A tal fine, appare condivisibile la decisione impugnata nella parte in cui individua come parametro di riferimento il periodo massimo di conservazione del posto di lavoro stabilito dalla contrattazione collettiva di settore per il caso di malattia (c.d. periodo di comporto), che il C.C.N.L. dell’industria metalmeccanica fissa, per il personale avente anzianità di servizio superiore a sei anni (come il reclamante), in 365 giorni di calendario (v. art.2).

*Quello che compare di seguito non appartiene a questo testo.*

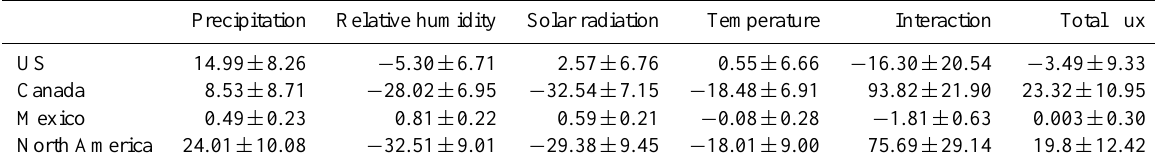
Table 5. Contributions from individual climate variable to the climate-induced CH 4 accumulation (TgC) from 1979 to 2008. Precipitation Relative humidity Solar radiation Temperature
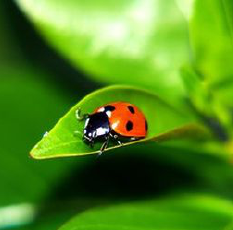
Figure 1. The example of a focused image.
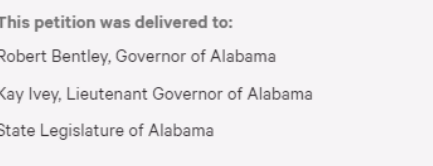
Figure 1: Example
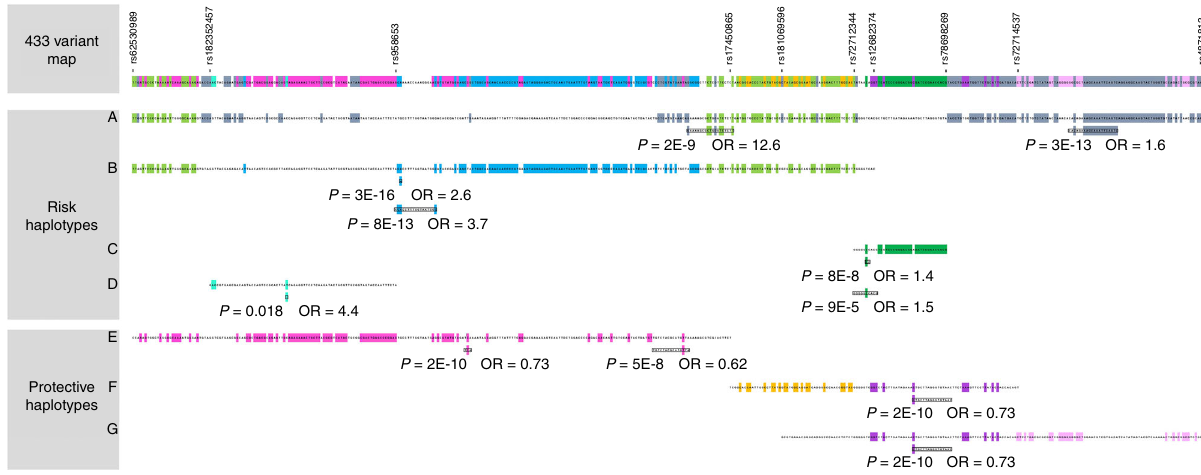
Fig. 3 Seven HPC risk-altering haplotypes carry the minor alleles of the 8q24 prostate cancer risk variants. These haplotypes are comprehensively reconstructed from all associated variants, displayed ordinally rather than on a physical scale. Four haplotypes conveying risk are illustrated above three others conveying protection. Each haplotype is distinguished from other risk-altering haplotypes by minor alleles of variants that are colorized (e.g., variants marking haplotype E are in magenta shade). Most variants had a minor allele residing upon only one of the risk-altering haplotypes. Variants in light green were the exception, with minor alleles that were shared by haplotypes A and B (potentially contributing to risk of both). The few remaining variants with minor alleles that were not unique to one among these haplotypes are left uncolorized. The direction of effect of a given minor allele was consistent with the direction of effect of the corresponding haplotype. Windows of peak signi fi cance and of peak effect size for each haplotype are denoted by inset boxes with corresponding P value and OR. Tests of association between hapotype and disease used multiplicative logistic regression models (additive genetic models), with two-sided signi fi cance assessed using Wald tests. For haplotypes D, F, and G, the window with the smallest P value also is that with the greatest effect size. Only near-Mendelian haplotype A extends across the full length of the map. Haplotypes are presented with additional detail in Supplementary Fig. 2. Source data are provided in Source Data fi le Tab 2. Variants at the ends of haplotypes A-G are denoted on the top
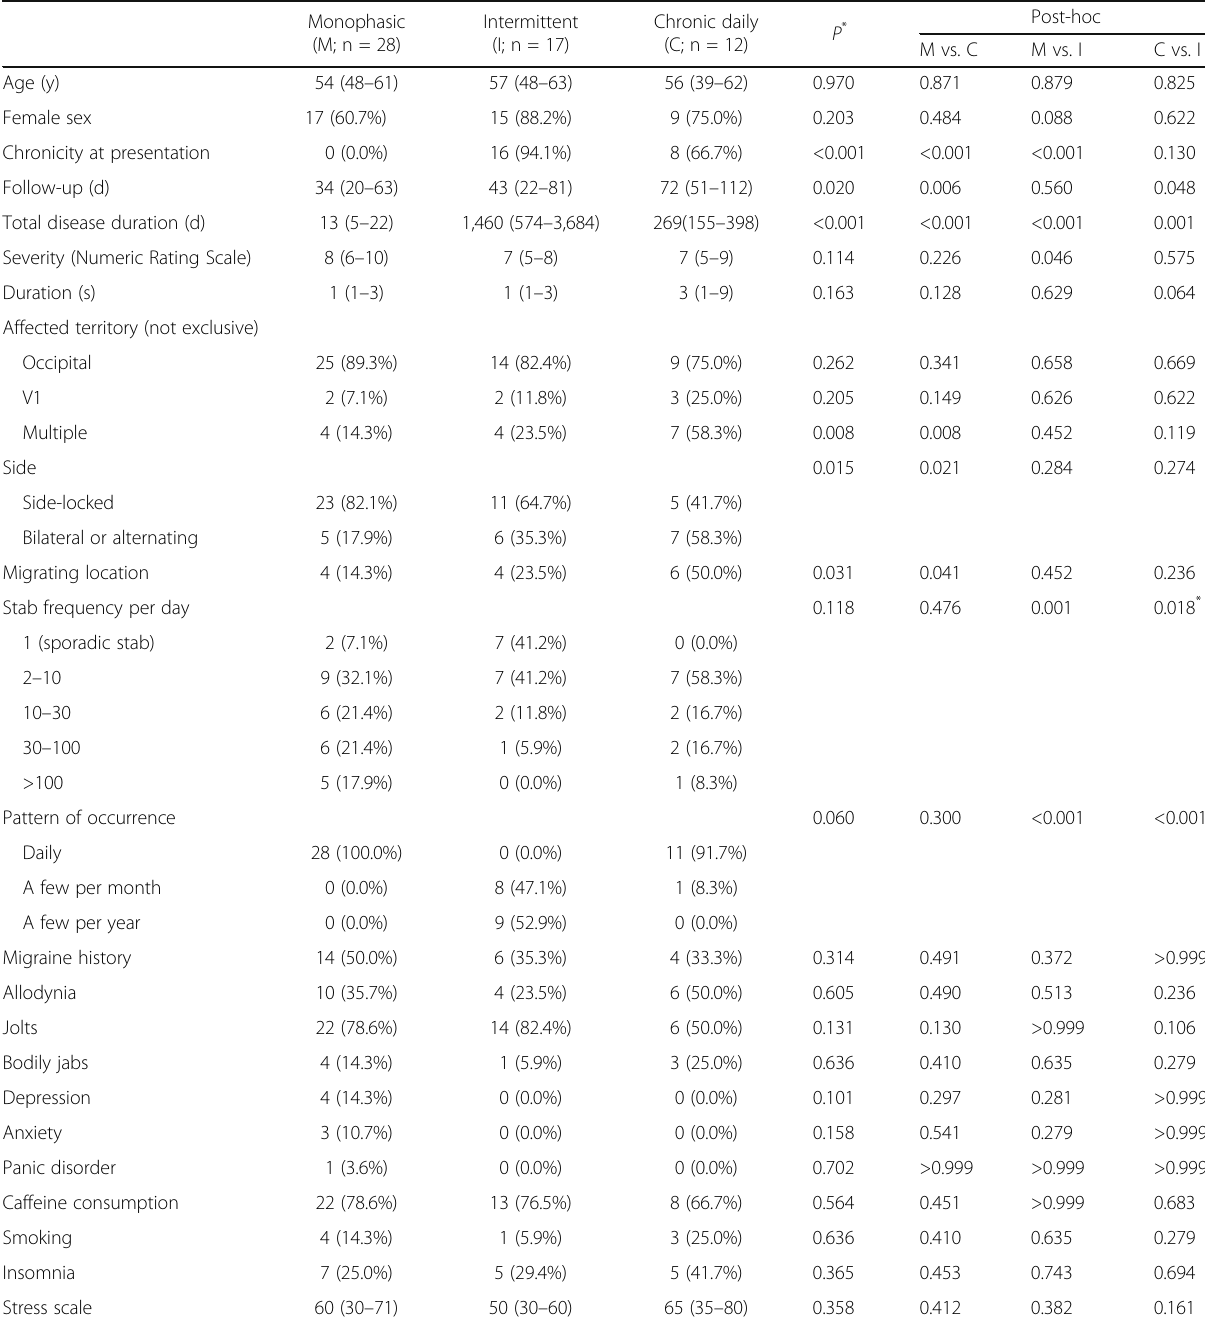
Table 3 Patient characteristics for different clinical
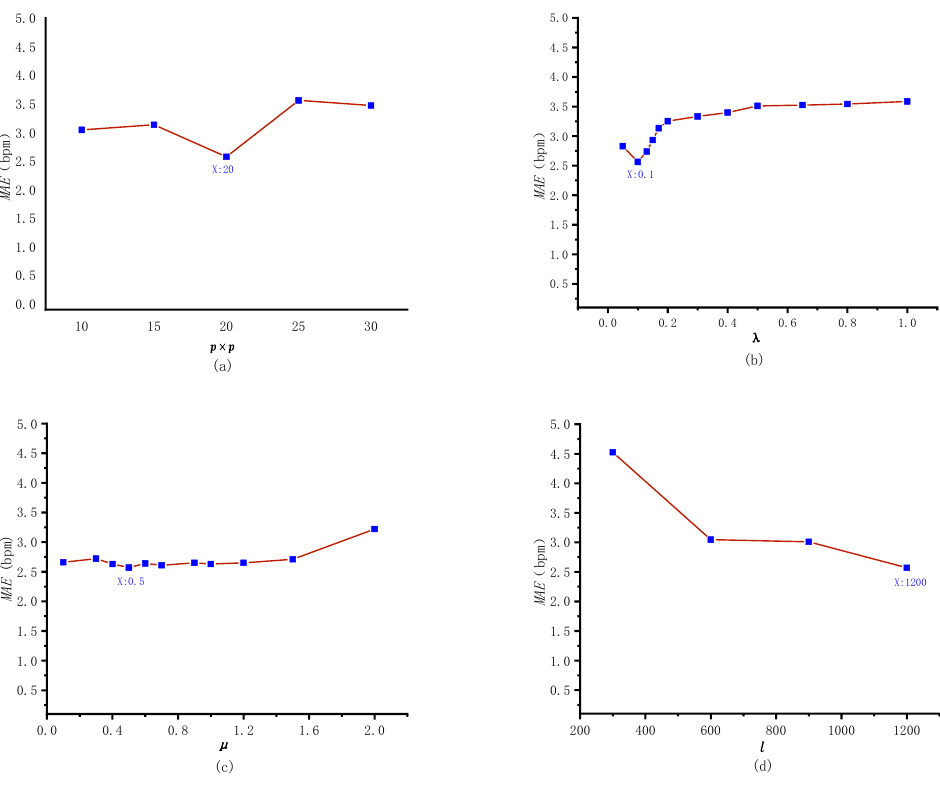
Figure 7. The parameterization of SSR2RPS. ( a ) Size of the sub-region. ( b ) Smoothing parameter of baseline elimination. ( c ) Penalty coefficient of SSR. ( d ) Video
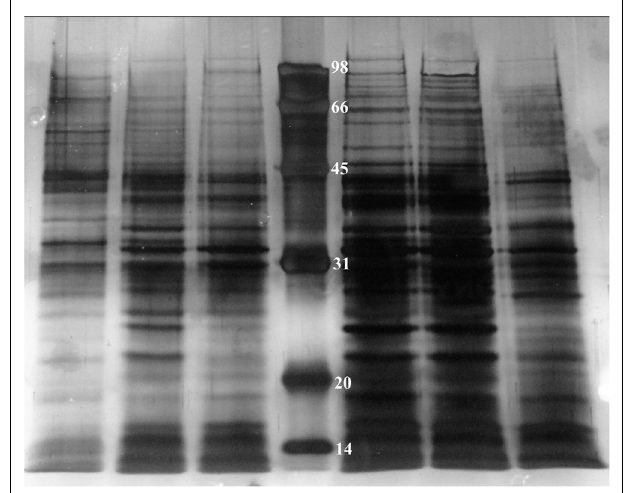
FIGURE 5 | 1D SDS-PAGE of cytoplasmic proteins obtained from A. avenae subsp. avenae cells. Lane 1–3, wild-type strain RS-1 under no stress conditions, 0.4 mM paraquat and 40 mM H 2 O 2 stress conditions, respectively; Lane 4–6, mutant strain RS- tetR under 0.8 mM paraquat, 60 mM H 2 O 2 stress conditions and no stress conditions,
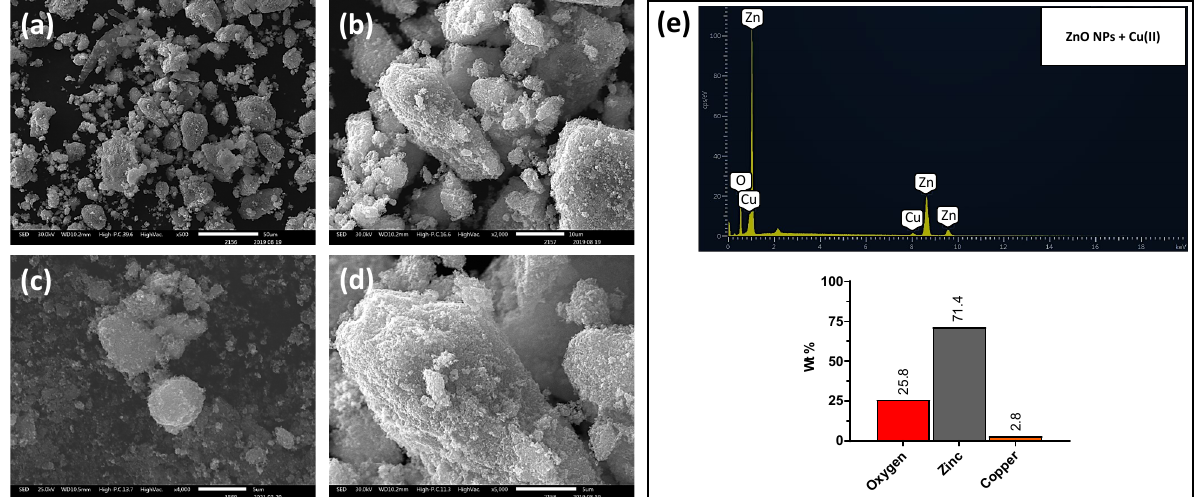
Figure 8. ( a – d ) Scanning electron micrographs after adsorption of Cu(II) ions (pH =4.0). ( e ) SEM-EDX spectra and elemental mapping (atomic percentage %) of ZnO NPs after adsorption of Cu(II) ions. The magnifications shown in SEM images were 500× ( a ), 1000× ( b ), 5000× ( c ) and 10,000× ( d ). Table 1. Parameters for the Langmuir, Freundlich and Temkin isotherm models for Cu(II) adsorption performed under two pHs. Langmuir Freundlich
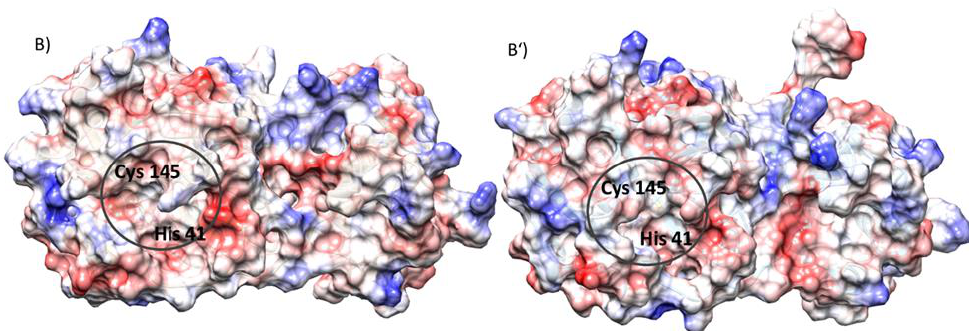
Figure 1. ( A ) Alignment of the most representative structure of the SARS-CoV-2 M pro -HID (cyan) and SARS-CoV-2 M pro - HIE (gold), as obtained from a cluster analysis along the molecular dynamics trajectories. The insets evidence the structural organization inside the catalytic dyad (His41-Cys145). ( B ) and ( B’ ) Electrostatic potential surface (APBS) in the SARS-CoV- 2 M pro -HID ( B ) and SARS-CoV-2 M pro HIE ( B’ ).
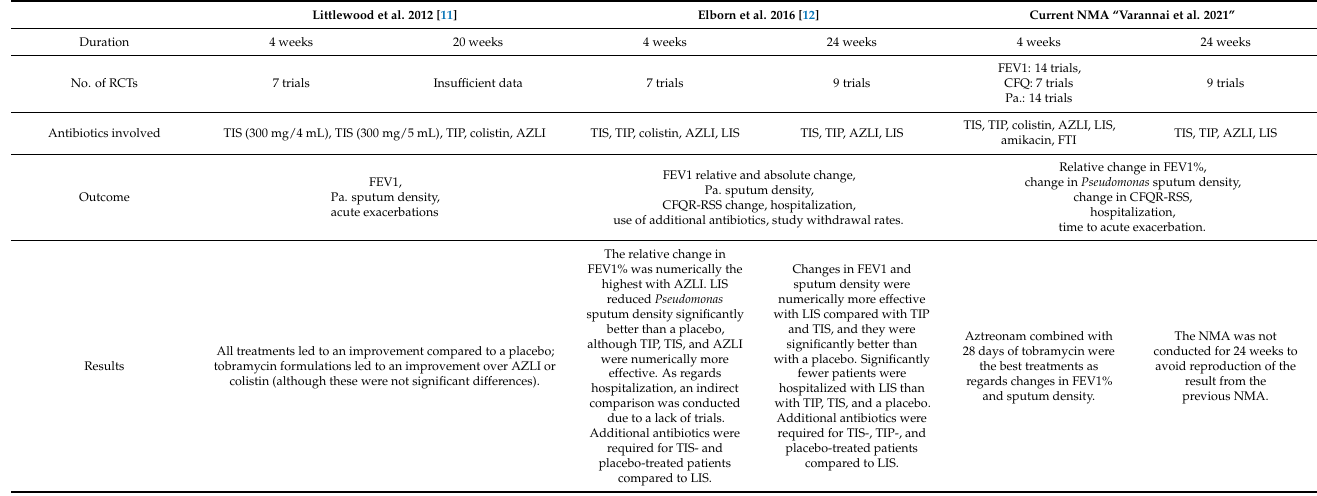
Table 2. Comparison of previous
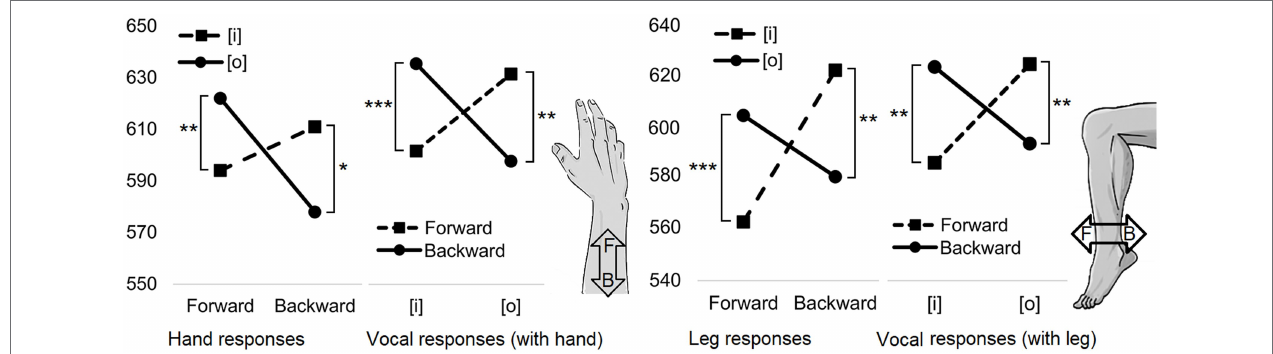
FIGURE 3 | The RT effect for the study published by Vainio et al. (2019b). In the experimental task, the participants were visually presented with the vowel [i] or [o]. The participants had to respond by moving their right hand (the left line graphs) or right leg (the right line graphs) either forward or backward according to the color (green/ blue) of the letter while simultaneously pronouncing the vowel. Limb movements and vocalizations were produced particularly rapidly when the limb was moved forward and the vowel was [i], and when the limb was moved backward and the vowel was [o]. In the images of hand and leg, the letter F (inside the arrow) refers to the word “forward” and the letter B refers to the word “backward.” Asterisks indicate statistically significant differences (*** p < 0.001; ** p < 0.01; and * p <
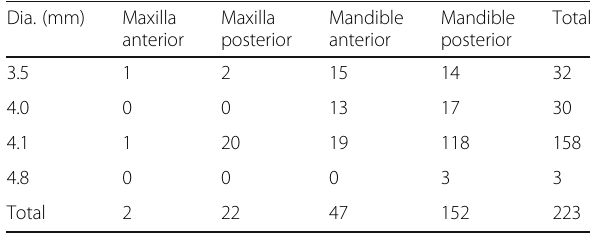
Table 3 Distribution of implants by diameter and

Non si tratta, come sostiene il reclamante, dell’applicazione analogica di una norma pattizia, bensì della individuazione di una parametro di riferimento (costituito dalla volontà delle parti sociali) idoneo a stabilire quale sia il massimo sacrificio esigibile dal datore di lavoro in ipotesi di impossibilità sopravvenuta della prestazione da parte del lavoratore.

In quest’ordine di concetti, appare evidente che, tenuto conto della gravità del reato contestato, della sua pena edittale, della ricorrenza di circostanze aggravanti, della possibile contestazione della recidiva e della sussistenza di gravi indizi di colpevolezza (che hanno condotto all’applicazione della misura custodiale), la prognosi effettuata (ex ante) dal datore di lavoro non poteva che essere in favore di una detenzione verosimilmente superiore ai 365 giorni, e quindi di una impossibilità di rendere la prestazione lavorativa di durata presumibilmente superiore al periodo massimo di conservazione del posto di lavoro stabilito dalla contrattazione collettiva di settore per il caso di malattia (c.d. periodo di comporto).

Alla luce delle considerazioni che precedono, trattandosi di licenziamento legittimamente intimato, il reclamo deve essere dunque respinto e la sentenza impugnata integralmente confermata.

Le spese della fase di reclamo seguono la regola generale della soccombenza e si liquidano come da dispositivo.

P.Q.M.

La Corte di Appello di L’Aquila, Sezione Lavoro e Previdenza, definitivamente pronunciando sull’appello proposto avverso la sentenza n°103/2018 emessa dal Tribunale di Lanciano, in funzione di giudice del lavoro, in data 03.07.2018, contrariis reiectis, così decide:

– rigetta il reclamo;

– condanna la parte reclamante a rifondere alla controparte le spese della presente fase, che liquida in complessivi €.3.310,00, oltre spese generali nella misura del 15% del compenso totale per la prestazione (art.2 D.M.10.03.2014), I.V.A. e C.A.P..

Così deciso nella Camera di Consiglio tenuta in L’Aquila in data 8 Novembre 2018.